Good cause supports Plaintiff’s motion. The subpoena at issue here is materially identical to the subpoenas that this court previously declined to enforce, which sought Plaintiff’s medical and billing records without limitation in substantive scope, save for a temporal limitation from 2014 onward. Here the subpoena is limited to treatment records for two doctors, but remains unlimited by subject, and is not even limited to those two doctors with respect to Plaintiff’s billing records. (Motion Exh. 3.) Although Defendant claims that Kaiser is unable to limit its production by subject matter or injury, Defendant has been aware of this limitation since June 2020. (Pizarro Decl. Exh. 10.) This limitation does not explain Defendant’s unilateral late-game promulgation of a subpoena that this court twice ruled overbroad in scope.

 

Defendant finally argues that this court may preserve Plaintiff’s privacy by implementing a protective order that allows Defendants to review Plaintiff’s medical records in full, but limits what can be used upon cross-examination. (Motion at p. 4.) Such an order would not comport with applicable authorities, which protect against disclosure of information, not merely its admission at trial (Britt v. Superior Court (1978) 20 Cal.3d 844, 864), and would vitiate applicable privileges by effecting a waiver broader than that permitted by law. (Evid.
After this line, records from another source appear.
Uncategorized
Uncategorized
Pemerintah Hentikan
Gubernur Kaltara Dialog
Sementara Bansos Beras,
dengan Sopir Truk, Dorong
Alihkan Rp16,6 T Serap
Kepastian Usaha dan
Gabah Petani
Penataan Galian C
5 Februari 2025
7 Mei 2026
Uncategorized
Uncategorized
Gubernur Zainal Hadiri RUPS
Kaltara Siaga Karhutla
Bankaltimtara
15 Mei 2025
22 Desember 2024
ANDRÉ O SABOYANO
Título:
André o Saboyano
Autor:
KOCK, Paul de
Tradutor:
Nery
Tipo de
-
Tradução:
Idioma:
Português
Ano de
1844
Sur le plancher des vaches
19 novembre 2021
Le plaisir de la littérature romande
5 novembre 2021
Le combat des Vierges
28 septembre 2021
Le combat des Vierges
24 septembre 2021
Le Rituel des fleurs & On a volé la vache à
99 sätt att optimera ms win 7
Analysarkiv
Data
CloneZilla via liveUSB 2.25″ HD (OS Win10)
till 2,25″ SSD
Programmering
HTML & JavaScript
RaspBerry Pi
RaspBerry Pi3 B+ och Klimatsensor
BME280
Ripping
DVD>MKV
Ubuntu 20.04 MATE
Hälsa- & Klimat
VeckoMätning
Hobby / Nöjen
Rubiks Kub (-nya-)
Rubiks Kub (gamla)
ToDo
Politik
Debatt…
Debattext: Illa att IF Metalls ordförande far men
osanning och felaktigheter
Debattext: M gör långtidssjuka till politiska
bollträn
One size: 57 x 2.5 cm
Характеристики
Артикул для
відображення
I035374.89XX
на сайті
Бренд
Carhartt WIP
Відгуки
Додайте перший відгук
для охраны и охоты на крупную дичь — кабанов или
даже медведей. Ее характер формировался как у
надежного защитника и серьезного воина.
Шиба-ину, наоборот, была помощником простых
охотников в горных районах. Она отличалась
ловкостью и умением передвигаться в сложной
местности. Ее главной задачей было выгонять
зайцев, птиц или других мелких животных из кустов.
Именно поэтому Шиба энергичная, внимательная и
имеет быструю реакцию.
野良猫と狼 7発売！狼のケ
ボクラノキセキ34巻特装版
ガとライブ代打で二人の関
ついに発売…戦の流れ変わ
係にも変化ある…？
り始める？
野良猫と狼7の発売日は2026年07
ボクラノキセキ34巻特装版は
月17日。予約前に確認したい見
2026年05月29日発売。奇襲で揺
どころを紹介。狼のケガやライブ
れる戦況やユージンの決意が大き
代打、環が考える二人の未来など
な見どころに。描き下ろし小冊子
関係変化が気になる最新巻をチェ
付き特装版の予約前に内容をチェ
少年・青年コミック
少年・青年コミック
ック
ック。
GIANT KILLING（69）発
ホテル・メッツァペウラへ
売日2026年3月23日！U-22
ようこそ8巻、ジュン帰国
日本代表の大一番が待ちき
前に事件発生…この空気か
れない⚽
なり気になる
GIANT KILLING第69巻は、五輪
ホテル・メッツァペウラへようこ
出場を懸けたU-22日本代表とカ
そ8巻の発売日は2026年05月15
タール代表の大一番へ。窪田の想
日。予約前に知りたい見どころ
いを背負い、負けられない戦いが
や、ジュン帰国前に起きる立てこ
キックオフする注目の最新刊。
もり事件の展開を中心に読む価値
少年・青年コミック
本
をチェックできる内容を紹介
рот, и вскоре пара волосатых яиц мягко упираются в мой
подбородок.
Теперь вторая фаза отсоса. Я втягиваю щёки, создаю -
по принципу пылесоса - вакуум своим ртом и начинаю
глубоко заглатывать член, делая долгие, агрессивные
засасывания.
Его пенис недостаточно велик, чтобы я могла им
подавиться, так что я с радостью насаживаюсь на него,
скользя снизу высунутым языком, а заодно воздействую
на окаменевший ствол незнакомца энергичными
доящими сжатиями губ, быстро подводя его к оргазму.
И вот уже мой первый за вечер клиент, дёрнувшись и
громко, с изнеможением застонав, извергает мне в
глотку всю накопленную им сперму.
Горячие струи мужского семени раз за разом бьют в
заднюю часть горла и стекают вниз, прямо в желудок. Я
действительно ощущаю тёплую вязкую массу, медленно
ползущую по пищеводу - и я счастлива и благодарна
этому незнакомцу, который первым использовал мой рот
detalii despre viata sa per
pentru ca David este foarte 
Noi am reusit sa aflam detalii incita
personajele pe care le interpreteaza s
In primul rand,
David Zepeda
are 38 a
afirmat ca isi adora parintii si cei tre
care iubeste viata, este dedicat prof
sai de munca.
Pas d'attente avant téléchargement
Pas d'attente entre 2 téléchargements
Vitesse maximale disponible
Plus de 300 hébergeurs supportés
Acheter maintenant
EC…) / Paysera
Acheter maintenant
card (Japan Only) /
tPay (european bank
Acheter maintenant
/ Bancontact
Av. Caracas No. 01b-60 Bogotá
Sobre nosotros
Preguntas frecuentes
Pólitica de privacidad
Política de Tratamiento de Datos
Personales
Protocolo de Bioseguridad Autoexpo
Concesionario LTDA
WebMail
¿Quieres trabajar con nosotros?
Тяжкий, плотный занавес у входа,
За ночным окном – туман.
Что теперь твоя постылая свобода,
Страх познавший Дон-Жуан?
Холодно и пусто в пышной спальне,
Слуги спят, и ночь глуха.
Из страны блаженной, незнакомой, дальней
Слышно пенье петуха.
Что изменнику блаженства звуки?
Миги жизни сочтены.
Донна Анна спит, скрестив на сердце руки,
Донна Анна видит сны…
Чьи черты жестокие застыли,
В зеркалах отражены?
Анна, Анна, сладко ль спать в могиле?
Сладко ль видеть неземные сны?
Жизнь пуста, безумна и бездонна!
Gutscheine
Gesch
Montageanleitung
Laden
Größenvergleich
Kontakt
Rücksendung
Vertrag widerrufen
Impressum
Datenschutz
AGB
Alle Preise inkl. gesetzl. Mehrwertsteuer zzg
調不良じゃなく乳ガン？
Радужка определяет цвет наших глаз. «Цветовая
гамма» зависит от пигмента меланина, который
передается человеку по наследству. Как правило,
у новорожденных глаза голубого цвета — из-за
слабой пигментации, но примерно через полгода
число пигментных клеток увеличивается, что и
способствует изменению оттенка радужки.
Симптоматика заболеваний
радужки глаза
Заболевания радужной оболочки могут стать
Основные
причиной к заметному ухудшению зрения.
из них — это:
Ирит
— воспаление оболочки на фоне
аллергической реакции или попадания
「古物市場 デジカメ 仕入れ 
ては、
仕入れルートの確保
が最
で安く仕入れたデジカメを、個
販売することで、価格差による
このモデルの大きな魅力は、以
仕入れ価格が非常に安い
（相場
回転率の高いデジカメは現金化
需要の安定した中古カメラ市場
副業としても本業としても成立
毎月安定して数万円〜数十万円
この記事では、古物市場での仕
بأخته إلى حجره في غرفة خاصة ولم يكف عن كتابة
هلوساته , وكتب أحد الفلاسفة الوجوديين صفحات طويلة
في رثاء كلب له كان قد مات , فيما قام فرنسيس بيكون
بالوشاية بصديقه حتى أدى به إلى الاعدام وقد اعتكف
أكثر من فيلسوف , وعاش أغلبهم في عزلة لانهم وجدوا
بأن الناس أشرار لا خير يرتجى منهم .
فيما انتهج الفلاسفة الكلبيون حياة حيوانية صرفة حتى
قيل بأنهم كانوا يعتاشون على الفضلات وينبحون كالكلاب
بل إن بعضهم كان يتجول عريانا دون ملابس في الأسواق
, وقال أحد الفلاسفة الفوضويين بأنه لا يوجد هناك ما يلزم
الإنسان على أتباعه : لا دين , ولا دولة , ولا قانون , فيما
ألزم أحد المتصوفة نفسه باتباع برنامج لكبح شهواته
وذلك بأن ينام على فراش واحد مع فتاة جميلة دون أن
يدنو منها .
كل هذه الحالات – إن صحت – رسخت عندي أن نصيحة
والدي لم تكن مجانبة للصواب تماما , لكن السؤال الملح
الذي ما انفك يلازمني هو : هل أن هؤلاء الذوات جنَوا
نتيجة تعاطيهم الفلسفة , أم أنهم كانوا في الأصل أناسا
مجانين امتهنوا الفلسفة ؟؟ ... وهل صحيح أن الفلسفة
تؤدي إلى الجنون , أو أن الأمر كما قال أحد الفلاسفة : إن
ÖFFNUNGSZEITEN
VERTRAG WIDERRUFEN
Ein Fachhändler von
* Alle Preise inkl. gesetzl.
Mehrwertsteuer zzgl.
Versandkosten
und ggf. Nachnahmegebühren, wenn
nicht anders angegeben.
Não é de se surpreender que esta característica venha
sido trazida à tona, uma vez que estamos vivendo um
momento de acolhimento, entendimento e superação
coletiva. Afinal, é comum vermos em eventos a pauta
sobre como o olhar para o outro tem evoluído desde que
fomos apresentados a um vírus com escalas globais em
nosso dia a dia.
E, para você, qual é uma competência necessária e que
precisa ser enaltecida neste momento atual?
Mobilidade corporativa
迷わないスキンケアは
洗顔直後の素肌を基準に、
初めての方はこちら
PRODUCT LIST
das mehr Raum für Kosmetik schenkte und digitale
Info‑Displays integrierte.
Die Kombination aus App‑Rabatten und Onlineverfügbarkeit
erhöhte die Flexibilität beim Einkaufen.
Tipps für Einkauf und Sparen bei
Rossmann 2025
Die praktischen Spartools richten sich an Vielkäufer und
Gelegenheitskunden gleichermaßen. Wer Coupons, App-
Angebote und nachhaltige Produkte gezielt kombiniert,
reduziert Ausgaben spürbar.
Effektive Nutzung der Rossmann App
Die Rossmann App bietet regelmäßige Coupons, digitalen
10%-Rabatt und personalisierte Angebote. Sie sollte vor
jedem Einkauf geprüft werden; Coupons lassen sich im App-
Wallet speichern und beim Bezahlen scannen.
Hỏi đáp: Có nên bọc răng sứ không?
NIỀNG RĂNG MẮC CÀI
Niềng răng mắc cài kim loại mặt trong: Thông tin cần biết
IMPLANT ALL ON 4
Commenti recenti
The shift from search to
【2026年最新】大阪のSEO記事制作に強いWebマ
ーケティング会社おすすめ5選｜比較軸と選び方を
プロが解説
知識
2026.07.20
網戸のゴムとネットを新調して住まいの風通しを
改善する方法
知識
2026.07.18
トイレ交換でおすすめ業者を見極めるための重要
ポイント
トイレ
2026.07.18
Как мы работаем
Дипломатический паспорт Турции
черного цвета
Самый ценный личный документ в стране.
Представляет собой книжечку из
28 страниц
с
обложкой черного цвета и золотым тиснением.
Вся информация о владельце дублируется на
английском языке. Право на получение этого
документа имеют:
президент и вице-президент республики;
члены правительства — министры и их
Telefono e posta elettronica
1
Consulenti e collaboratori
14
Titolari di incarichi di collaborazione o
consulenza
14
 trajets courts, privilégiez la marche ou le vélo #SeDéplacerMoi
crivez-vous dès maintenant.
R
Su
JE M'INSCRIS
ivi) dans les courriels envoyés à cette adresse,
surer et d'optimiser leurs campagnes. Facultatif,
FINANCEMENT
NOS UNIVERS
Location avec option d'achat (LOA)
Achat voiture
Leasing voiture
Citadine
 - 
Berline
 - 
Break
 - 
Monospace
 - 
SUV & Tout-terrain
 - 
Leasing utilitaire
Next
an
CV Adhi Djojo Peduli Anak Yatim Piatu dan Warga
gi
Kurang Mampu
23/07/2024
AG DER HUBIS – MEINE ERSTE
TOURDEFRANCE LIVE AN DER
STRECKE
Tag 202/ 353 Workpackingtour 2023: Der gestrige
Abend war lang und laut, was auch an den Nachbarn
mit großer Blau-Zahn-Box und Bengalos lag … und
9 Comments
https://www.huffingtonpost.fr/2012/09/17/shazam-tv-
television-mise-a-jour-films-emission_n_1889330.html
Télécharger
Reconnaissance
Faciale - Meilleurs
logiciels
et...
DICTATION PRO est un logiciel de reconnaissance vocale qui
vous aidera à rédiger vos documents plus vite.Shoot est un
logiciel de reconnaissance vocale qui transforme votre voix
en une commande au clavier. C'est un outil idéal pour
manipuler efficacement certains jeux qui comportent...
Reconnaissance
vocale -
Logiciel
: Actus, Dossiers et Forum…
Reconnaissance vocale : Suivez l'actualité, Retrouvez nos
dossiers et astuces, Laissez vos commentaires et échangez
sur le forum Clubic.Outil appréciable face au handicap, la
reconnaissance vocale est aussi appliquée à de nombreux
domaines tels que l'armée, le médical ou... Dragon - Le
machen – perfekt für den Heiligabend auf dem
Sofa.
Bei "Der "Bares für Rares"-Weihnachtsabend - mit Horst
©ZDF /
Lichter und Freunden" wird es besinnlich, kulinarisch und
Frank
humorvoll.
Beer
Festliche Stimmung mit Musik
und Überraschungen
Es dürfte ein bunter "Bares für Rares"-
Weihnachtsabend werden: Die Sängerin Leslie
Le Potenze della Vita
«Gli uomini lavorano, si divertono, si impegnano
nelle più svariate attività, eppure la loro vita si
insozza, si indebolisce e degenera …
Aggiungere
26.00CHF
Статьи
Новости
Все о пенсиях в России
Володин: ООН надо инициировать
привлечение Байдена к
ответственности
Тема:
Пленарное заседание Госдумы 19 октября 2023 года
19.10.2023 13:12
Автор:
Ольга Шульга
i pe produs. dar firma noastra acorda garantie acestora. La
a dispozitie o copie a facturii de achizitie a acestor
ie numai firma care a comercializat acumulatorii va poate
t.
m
Code §§ 999 [physician-patient privilege], 1016 [psychotherapist-patient privilege].) Defendant’s proposed protective order is ill-defined and unjustified.

 

The motion to quash is therefore GRANTED.

 

II.   SANCTIONS

 

“[T]he court may in its discretion award the amount of the reasonable expenses incurred in making or opposing the motion, including reasonable attorney's fees, if the court finds the motion was made or opposed in bad faith or without substantial justification or that one or more of the requirements of the subpoena was oppressive.” (Code Civ. Proc., § 1987.2, subd. (a).)

 

Plaintiff here seeks $2,000.00 in sanctions against Defendants’ counsel, representing five hours of attorney work at $400 pe hour. (Gallagher Decl. ¶¶ 14–15.) Sanctions are awarded against Defendants’ counsel in the amount of $2,000.